WHAT THE EXERCISE ASKS: If a line includes "casing", copy it out of the entries.

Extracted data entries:
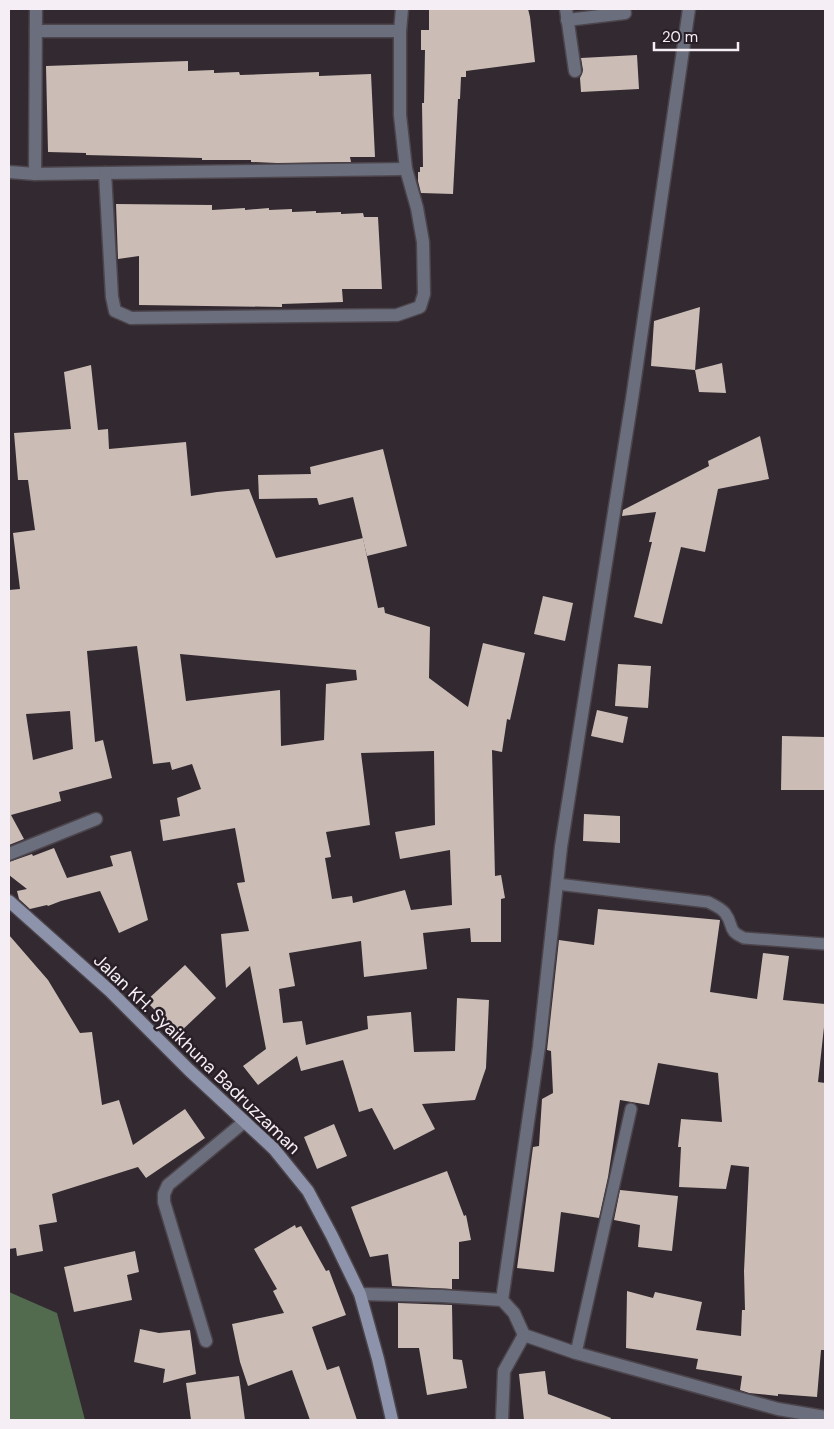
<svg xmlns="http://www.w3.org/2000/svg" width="834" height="1429" font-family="'DM Sans',sans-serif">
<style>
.forest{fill:#526a4d}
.building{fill:#cbbdb5;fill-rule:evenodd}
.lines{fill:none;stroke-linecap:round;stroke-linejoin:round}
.lane-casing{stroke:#4d454c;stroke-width:14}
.street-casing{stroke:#4d454c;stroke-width:15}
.secondary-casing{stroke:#4d454c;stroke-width:15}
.lane{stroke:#6a6e7d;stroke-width:11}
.street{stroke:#6a6e7d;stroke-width:12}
.secondary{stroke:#8d93ab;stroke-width:12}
.labels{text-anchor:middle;stroke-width:5;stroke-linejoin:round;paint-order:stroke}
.street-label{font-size:18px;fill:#f5eef4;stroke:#281f27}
</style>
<rect width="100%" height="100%" fill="#322931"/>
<path class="forest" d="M 9,1292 L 57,1313 L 85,1420 L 9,1420 Z"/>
<g class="building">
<path d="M 429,9 L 528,9 L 530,17 L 535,62 L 466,71 L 466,77 L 461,77 L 460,99 L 458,99 L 453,194 L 421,193 L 418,181 L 418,172 L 420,172 L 420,167 L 423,167 L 422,103 L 424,103 L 425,50 L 421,50 L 421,30 L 429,30 Z"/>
<path d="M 637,55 L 639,89 L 581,92 L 580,78 L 582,74 L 583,70 L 581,58 Z"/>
<path d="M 188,61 L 188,71 L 214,70 L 214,73 L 239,72 L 240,75 L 319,72 L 319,76 L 371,74 L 375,157 L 350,157 L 351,162 L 277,163 L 251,162 L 251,160 L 202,160 L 202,158 L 86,155 L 86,153 L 48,152 L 46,66 Z"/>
<path d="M 116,204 L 212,205 L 212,210 L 245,208 L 245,210 L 269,208 L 269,210 L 292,209 L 292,212 L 316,211 L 316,213 L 341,212 L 341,214 L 363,213 L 364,217 L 378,217 L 382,289 L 342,289 L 343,302 L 282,304 L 282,307 L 139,305 L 139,256 L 118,259 Z"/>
<path d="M 700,307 L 695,370 L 651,366 L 654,321 Z"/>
<path d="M 722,363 L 726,393 L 699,392 L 695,370 Z"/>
<path d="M 91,365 L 98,430 L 108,429 L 109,449 L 186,442 L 191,496 L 217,492 L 249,489 L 276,558 L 363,538 L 378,608 L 384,607 L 385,613 L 430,627 L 429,678 L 468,707 L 483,643 L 525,653 L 510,720 L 507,719 L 502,752 L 492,750 L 495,876 L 501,875 L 505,898 L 501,899 L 501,942 L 471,942 L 470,928 L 423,933 L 427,969 L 364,977 L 361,941 L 289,953 L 295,986 L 279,989 L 283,1023 L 302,1021 L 306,1045 L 368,1029 L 367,1016 L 411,1012 L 414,1052 L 455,1051 L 457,998 L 489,1000 L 486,1068 L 475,1100 L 422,1104 L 435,1129 L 394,1150 L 372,1108 L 359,1112 L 343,1060 L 301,1071 L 297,1056 L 258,1085 L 243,1066 L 266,1049 L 250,966 L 226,988 L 221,934 L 249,931 L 237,883 L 245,882 L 235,828 L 163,841 L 160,820 L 180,816 L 177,798 L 201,789 L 192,764 L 172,770 L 170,762 L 153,764 L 137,646 L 87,651 L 95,742 L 103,740 L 112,778 L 59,792 L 61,801 L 11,815 L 24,839 L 9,845 L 9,590 L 20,589 L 13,533 L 35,530 L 28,480 L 18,480 L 14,433 L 71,429 L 64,372 ZM 180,654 L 356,670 L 357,680 L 326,684 L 324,740 L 281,746 L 280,690 L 186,701 ZM 70,711 L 73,749 L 33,760 L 26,714 ZM 434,751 L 435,825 L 395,832 L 400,859 L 450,850 L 452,905 L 411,910 L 405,890 L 353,903 L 352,896 L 332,899 L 325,858 L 331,857 L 326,832 L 370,825 L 361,753 Z"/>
<path d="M 760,436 L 769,479 L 718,489 L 705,552 L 681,547 L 662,624 L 634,617 L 652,542 L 649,542 L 656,512 L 622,516 L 623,510 L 709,466 L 708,461 Z"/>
<path d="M 383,449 L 407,546 L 367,556 L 353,497 L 319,505 L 317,498 L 259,499 L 258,475 L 311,474 L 310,467 Z"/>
<path d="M 543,596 L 573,603 L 565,641 L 534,634 Z"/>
<path d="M 618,664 L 651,666 L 648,708 L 615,706 Z"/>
<path d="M 597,710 L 628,717 L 623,743 L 591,736 Z"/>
<path d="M 782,736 L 825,737 L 825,790 L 781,790 Z"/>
<path d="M 584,814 L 620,816 L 620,843 L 583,841 Z"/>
<path d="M 54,848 L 67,878 L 113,866 L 110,856 L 131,851 L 148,920 L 119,933 L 100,891 L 61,901 L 48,906 L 47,905 L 30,909 L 19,899 L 17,891 L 27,889 L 9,875 L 9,862 L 32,854 L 33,856 Z"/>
<path d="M 598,909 L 720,920 L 710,992 L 757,999 L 763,953 L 789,956 L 783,1000 L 825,1004 L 825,1018 L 818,1082 L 825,1083 L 825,1350 L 821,1350 L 817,1397 L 778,1394 L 778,1396 L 749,1393 L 740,1390 L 742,1376 L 696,1369 L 698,1359 L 626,1348 L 627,1291 L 653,1298 L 655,1292 L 702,1302 L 696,1330 L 741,1336 L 742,1310 L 745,1310 L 744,1271 L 749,1167 L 731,1165 L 726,1189 L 679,1187 L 681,1147 L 678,1147 L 681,1119 L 722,1122 L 718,1073 L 658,1063 L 649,1105 L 620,1100 L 608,1177 L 599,1218 L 561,1212 L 554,1272 L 517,1268 L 533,1147 L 539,1146 L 542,1099 L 553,1093 L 551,1051 L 547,1050 L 559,940 L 594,945 Z"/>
<path d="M 9,935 L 48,980 L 80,1033 L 92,1032 L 102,1105 L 119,1100 L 133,1145 L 185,1109 L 205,1138 L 146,1178 L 138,1167 L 52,1194 L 57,1222 L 39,1225 L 43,1251 L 17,1256 L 16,1248 L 9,1249 Z"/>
<path d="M 185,965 L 216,998 L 178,1034 L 146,1001 Z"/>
<path d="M 334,1124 L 347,1156 L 317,1169 L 304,1137 Z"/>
<path d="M 447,1171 L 464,1216 L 466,1215 L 471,1240 L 459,1242 L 459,1279 L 452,1279 L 452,1289 L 392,1286 L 388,1254 L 370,1257 L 351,1207 Z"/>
<path d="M 620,1190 L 678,1196 L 672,1251 L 638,1247 L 640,1225 L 614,1220 Z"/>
<path d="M 295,1225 L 296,1228 L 301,1226 L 326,1271 L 329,1270 L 346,1315 L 312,1327 L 327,1370 L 339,1366 L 357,1420 L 310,1420 L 292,1370 L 248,1386 L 240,1362 L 232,1324 L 284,1313 L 273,1291 L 277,1289 L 254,1249 Z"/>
<path d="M 135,1251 L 139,1272 L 127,1275 L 132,1300 L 74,1312 L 64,1267 Z"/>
<path d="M 398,1303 L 452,1305 L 453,1359 L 462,1360 L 467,1388 L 427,1395 L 419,1348 L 398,1348 Z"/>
<path d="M 140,1329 L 159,1333 L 190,1330 L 196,1374 L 163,1383 L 165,1369 L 134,1362 Z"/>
<path d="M 545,1371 L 548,1394 L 611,1418 L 610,1420 L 524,1420 L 519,1374 Z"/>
<path d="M 239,1376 L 245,1420 L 191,1420 L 186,1383 Z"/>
</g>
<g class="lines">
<defs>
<g id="lane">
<path d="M 557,884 L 708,902 C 714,905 721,908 725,913 C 735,926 726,930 744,938 L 825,944"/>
<path d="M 576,1353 L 631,1109"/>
</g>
<g id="street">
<path d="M 566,9 L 575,71"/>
<path d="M 689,9 L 632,399 L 561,847 L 539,1047 L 502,1300 L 514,1313 L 524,1335 L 576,1353 L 778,1409 L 825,1417"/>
<path d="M 567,20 L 625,13"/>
<path d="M 36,31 L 400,31"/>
<path d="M 9,172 L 35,174 L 105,173 L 406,169"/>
<path d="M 105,173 L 112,297 L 115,311 L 131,318 L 397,315 L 420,307 L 424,294 L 423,242 L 417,208 L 406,169 L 400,115 L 400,31 L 402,9"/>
<path d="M 35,174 L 36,9"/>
<path d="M 9,854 L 96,819"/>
<path d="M 360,1294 L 442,1296 L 502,1300"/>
<path d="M 206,1341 L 164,1202 L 164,1194 L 168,1185 L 244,1122"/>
<path d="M 502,1420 L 504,1371 L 524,1335"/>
</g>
<path id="secondary" d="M 9,901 L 110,991 L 189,1070 L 274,1149 L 308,1191 L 332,1236 L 360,1294 L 378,1359 L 392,1420"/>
</defs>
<use href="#lane" class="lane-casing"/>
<use href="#street" class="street-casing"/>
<use href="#secondary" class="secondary-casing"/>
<use href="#lane" class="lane"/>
<use href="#street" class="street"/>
<use href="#secondary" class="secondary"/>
</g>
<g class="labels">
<g class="street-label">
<text transform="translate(197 1054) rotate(44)" y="6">Jalan KH. Syaikhuna Badruzzaman</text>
</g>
</g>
<rect width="834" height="1429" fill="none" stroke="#f5eef4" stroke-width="20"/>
<path d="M654 42v8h84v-8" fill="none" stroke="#f5eef4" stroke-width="2.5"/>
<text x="662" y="42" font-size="15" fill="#f5eef4" stroke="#281f27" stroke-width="4" paint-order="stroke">20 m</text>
</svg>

EXERCISE RESULT:
.lane-casing{stroke:#4d454c;stroke-width:14}
.street-casing{stroke:#4d454c;stroke-width:15}
.secondary-casing{stroke:#4d454c;stroke-width:15}
<use href="#lane" class="lane-casing"/>
<use href="#street" class="street-casing"/>
<use href="#secondary" class="secondary-casing"/>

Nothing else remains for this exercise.